Diğer bir aday Musavat Dervişoğlu kazandığında partiyi eski durumuna getirirmi, biraz fuluğ görünse de onun şu sözünü değerli buluyorum: “İyi Parti milliyetçi aynı zamanda demokrat ve kalkınmacı umdeleriyle Atatürk’ün kurduğu milli devletin temel ilkelerine bağlı bir siyasi parti olarak esasen merkezin ta kendisidir.”
Av. Günay Kodaz, her ne kadar Kurucular Kurulu üyesi olmuş olsa da ihraç edildiği için kendisinin Genel Başkanlığa aday olamayacağı söyleniyor.

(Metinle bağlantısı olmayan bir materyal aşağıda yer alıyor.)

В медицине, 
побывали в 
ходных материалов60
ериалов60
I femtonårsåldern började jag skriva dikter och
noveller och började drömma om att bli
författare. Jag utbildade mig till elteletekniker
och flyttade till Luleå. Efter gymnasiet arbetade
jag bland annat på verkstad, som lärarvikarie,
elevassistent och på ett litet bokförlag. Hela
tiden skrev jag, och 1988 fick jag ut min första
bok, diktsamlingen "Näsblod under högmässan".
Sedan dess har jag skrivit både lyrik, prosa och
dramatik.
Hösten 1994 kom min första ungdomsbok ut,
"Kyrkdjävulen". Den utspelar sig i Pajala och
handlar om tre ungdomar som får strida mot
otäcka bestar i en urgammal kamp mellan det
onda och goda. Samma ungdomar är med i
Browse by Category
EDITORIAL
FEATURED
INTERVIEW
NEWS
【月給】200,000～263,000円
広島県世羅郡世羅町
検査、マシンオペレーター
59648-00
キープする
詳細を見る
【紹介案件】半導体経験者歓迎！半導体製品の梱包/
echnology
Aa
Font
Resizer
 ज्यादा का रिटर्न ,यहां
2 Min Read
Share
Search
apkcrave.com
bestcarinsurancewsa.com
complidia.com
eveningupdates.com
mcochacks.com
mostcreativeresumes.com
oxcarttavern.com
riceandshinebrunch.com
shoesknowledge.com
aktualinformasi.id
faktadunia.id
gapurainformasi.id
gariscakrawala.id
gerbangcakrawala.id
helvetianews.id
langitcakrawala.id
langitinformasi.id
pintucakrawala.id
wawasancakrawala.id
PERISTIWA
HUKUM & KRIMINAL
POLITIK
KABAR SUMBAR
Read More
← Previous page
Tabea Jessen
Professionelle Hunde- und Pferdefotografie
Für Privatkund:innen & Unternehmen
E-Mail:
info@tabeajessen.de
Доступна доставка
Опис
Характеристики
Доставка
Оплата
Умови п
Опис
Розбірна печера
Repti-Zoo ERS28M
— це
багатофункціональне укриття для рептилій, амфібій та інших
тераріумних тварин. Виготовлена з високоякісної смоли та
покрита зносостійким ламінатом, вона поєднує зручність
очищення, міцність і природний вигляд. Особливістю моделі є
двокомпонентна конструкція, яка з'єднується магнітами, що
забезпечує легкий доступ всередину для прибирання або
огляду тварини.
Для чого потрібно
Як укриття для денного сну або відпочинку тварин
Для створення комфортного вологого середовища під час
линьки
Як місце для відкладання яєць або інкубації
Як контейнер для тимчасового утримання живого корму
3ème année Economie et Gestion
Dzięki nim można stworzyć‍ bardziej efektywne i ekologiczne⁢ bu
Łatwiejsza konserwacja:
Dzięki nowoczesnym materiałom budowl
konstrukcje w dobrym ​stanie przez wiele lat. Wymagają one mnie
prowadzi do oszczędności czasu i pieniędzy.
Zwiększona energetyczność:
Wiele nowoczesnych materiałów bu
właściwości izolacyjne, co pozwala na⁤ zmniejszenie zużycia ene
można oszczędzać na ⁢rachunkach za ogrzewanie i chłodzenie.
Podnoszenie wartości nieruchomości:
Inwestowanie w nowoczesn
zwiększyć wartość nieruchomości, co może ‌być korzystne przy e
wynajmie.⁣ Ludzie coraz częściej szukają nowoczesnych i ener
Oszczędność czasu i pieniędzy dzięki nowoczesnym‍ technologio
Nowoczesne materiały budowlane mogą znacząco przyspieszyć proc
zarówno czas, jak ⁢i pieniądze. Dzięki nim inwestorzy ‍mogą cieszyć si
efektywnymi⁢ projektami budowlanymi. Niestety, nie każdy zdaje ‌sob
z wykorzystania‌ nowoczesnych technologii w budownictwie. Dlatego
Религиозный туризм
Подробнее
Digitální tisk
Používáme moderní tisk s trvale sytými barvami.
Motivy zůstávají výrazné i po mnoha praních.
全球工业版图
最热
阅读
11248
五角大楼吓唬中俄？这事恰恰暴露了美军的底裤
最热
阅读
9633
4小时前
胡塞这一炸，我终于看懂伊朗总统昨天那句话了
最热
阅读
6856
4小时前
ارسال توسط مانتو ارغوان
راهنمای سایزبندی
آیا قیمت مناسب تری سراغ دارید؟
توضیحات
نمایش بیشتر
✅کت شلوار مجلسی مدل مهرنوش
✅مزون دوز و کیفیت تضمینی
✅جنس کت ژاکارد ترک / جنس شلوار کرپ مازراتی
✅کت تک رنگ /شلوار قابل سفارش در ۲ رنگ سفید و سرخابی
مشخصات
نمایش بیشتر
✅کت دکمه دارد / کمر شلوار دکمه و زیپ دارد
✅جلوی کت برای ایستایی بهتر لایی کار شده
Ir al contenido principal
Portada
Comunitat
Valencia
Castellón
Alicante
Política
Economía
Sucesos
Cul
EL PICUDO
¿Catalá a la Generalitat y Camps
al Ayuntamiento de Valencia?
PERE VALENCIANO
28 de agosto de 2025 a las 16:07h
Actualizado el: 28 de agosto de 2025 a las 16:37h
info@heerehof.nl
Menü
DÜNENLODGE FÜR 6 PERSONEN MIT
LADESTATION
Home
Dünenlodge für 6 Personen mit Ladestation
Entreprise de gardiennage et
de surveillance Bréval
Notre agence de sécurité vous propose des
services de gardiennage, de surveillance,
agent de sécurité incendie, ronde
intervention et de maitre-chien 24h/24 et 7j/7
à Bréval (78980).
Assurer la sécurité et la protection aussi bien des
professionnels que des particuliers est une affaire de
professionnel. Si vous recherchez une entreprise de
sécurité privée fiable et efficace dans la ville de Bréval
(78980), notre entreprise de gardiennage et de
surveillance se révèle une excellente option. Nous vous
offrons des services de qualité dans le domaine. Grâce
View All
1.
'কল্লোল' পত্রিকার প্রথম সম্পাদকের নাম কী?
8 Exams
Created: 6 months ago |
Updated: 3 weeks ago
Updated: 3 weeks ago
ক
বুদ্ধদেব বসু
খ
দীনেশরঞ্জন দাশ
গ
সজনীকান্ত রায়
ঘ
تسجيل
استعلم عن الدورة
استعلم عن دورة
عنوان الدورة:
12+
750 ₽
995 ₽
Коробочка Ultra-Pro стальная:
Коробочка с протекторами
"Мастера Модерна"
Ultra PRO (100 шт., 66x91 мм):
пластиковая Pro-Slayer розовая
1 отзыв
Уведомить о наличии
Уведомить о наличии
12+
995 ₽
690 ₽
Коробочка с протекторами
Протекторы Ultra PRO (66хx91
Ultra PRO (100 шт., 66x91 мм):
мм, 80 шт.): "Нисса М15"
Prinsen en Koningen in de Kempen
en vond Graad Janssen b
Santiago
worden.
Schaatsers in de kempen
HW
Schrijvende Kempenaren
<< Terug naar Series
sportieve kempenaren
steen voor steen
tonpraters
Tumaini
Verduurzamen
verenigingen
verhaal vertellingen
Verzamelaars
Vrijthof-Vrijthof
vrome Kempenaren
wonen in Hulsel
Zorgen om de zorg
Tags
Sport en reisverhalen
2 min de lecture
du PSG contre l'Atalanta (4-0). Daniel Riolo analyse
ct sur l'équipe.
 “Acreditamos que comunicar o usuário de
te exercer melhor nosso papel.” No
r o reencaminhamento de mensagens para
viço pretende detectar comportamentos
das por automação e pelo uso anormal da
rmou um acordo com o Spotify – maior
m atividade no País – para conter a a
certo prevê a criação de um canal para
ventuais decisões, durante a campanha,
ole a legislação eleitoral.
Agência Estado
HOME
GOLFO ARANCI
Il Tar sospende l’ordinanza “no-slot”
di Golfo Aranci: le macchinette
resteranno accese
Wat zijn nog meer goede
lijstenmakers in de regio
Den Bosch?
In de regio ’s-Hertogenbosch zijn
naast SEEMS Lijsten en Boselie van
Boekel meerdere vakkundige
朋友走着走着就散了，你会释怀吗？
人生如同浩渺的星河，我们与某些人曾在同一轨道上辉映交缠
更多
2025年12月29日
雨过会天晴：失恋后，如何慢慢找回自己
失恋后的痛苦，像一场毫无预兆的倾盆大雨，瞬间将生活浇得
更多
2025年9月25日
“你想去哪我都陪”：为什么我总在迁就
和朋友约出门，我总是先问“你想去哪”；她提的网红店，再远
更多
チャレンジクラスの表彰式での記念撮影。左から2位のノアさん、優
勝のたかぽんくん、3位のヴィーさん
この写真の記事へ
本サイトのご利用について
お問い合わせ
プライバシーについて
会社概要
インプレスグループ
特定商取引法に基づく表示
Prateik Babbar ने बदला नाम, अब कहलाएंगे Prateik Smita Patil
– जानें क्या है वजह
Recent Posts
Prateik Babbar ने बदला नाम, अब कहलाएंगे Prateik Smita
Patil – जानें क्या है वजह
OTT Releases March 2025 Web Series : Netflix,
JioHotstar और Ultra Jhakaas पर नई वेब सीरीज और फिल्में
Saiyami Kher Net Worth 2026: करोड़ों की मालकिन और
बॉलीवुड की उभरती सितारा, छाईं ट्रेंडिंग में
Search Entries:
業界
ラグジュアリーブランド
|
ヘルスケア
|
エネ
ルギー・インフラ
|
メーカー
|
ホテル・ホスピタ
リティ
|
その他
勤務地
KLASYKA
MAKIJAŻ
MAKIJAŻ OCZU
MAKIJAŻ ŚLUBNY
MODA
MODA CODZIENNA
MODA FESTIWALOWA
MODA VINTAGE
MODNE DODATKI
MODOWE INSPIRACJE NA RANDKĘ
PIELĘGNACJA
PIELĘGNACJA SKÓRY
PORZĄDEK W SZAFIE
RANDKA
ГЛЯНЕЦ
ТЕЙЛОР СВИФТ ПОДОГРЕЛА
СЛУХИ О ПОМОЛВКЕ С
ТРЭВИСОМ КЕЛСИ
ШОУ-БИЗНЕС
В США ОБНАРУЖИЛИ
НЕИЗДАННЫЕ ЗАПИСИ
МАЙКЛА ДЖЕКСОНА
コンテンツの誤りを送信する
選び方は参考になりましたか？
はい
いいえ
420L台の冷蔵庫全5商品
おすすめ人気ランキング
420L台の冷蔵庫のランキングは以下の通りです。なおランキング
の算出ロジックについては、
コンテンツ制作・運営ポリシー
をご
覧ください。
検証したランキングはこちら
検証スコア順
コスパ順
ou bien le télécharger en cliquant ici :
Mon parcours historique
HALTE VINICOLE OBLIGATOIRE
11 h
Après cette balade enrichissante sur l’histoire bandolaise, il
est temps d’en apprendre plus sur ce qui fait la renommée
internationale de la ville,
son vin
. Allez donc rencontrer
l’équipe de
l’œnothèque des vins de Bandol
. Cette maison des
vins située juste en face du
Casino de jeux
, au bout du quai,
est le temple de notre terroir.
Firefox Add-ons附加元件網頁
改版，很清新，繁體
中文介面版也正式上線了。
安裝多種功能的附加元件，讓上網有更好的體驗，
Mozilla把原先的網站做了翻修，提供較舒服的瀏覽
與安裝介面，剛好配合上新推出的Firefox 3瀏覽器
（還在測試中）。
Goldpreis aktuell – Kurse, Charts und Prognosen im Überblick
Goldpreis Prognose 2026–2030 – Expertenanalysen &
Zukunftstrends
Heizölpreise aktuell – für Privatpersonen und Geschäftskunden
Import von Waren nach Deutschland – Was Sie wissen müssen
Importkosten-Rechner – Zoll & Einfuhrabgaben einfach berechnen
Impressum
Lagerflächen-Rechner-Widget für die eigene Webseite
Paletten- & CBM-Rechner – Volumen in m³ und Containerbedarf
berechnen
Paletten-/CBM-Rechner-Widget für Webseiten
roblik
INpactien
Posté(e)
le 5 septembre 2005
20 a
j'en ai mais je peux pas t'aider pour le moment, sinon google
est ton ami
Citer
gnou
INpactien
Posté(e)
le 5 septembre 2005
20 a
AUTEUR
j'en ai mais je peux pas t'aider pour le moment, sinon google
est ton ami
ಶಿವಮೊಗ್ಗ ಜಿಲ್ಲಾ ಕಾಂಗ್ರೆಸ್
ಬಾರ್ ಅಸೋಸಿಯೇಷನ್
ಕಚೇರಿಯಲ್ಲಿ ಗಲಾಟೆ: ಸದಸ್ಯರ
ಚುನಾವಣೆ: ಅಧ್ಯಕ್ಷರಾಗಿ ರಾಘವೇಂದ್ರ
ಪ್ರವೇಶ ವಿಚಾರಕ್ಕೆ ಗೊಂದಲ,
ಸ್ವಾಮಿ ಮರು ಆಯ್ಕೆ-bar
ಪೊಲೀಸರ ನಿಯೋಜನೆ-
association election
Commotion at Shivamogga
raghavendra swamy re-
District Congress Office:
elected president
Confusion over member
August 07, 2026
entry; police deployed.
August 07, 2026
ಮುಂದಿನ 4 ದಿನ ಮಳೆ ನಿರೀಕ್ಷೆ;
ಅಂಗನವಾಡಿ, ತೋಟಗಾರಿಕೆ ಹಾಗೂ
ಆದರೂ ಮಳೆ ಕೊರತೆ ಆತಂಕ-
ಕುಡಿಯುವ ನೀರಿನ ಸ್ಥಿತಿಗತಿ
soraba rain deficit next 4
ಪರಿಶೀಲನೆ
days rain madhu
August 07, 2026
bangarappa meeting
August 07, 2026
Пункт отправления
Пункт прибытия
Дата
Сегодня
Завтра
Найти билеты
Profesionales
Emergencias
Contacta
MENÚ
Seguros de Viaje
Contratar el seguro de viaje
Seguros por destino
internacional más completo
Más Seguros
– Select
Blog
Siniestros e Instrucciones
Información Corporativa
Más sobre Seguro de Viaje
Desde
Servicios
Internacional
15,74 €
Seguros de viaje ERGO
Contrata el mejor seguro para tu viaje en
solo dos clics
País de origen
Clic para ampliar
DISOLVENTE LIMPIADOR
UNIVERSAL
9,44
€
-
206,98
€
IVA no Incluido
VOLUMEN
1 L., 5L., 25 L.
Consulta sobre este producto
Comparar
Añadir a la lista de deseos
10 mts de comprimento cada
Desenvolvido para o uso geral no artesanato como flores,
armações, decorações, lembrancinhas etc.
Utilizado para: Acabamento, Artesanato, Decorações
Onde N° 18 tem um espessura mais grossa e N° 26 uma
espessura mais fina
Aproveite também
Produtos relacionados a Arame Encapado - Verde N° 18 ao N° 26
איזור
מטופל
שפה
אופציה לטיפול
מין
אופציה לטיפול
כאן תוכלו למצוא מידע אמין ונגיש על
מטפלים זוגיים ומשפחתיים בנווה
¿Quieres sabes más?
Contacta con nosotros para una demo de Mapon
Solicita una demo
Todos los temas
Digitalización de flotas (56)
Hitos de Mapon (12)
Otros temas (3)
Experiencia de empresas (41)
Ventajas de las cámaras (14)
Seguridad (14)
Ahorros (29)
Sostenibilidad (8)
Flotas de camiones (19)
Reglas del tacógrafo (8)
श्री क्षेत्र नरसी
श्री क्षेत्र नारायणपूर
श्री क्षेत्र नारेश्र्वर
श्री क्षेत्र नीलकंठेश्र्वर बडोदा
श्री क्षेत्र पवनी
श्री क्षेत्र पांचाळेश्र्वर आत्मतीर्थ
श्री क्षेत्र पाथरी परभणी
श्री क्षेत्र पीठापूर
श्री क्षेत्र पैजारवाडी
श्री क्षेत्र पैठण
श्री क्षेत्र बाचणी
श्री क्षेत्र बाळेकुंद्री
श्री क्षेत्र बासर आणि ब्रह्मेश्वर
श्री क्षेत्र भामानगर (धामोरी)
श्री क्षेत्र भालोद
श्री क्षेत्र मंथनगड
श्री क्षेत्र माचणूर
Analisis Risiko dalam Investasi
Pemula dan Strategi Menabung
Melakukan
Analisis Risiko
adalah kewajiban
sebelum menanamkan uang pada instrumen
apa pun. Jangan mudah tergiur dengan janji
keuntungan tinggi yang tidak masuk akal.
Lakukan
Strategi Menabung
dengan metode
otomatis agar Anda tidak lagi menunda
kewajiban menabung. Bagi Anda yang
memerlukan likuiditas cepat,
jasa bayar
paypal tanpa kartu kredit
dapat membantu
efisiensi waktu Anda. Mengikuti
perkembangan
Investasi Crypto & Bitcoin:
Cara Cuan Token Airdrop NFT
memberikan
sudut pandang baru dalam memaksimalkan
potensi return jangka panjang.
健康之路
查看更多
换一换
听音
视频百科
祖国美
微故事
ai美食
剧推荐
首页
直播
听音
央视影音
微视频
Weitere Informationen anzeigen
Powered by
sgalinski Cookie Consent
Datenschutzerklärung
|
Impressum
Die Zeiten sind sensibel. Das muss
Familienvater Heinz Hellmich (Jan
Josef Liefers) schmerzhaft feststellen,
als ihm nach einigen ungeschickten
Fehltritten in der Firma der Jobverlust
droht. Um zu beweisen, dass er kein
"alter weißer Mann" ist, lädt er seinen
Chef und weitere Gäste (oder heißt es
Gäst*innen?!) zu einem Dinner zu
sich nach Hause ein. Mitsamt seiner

Mehmet Tolga Akalın ise; Türkiye, Türk Dünyası ve Dünya meselelerini çok iyi bilen, Milliyetçi, Demokrat kimliği ile hitapebettiği kitleleri heyacanlandıran bir yapıya sahip.
İYİİ Parti Merkezin Neresinde?
Bugün Televizyonlara çıkan herkes İYİ Partinin “Merkez Sağ” kulvarda yer almasından söz ediyor. Bu tartışmalar İYİ Parti henüz kuruluş aşamasındayken de yapılıyordu. Ancak İyi Parti, merkezin tam ortasında yer alarak kısa zamanda %17-22’lik seviyelere erişti.
Son yapılan 31 Mart Mahalli Seçimleri de gösterdi ki, Cumhuriyet Halk Partisi, “Türkiye İttifakı” projesiyle yıllardır aşamadığı %25 lik oy bandını %37’ye yükseltmiştir.
Ortanın sağı, ortanın solu kavramları, 1970’li yıllarda konjoktürel olarak bütün dünyada olduğu gibi, Türkiye’de de kabul görülüyordu. Çünkü o yıllarda Avrupa ülkelerinde Almanya, Fransa ve İtalya’da “Sosyal Demokrasi” rüzgârları esiyordu. Fakat sonraki yıllarda o ülkelerin çoğunluğu Muhafazakâr, Liberal Demokrat sistemlere dönüştü.
Ezcümle diyebiliriz ki, Kavramın tamamına talip olmak dururken merkezin sağına veya soluna sıkıştırılmak, Türk seçmeninin tümüne ulaşılmasına istemeye istemeye sınırlama getirilmiş oluyor. İşte bu yüzden bir partiyi merkezin sağına, soluna hapsetmenin hiçbir anlamı ve gerekçesi yok. Deveye sormuşlar: “Yokuş ağı mı, daha rahat yürüyorsun, yokuş yukarı mı?” Devenin cevabı: “Düz yolda yürümenin suyu mu çıktı?” olmuş.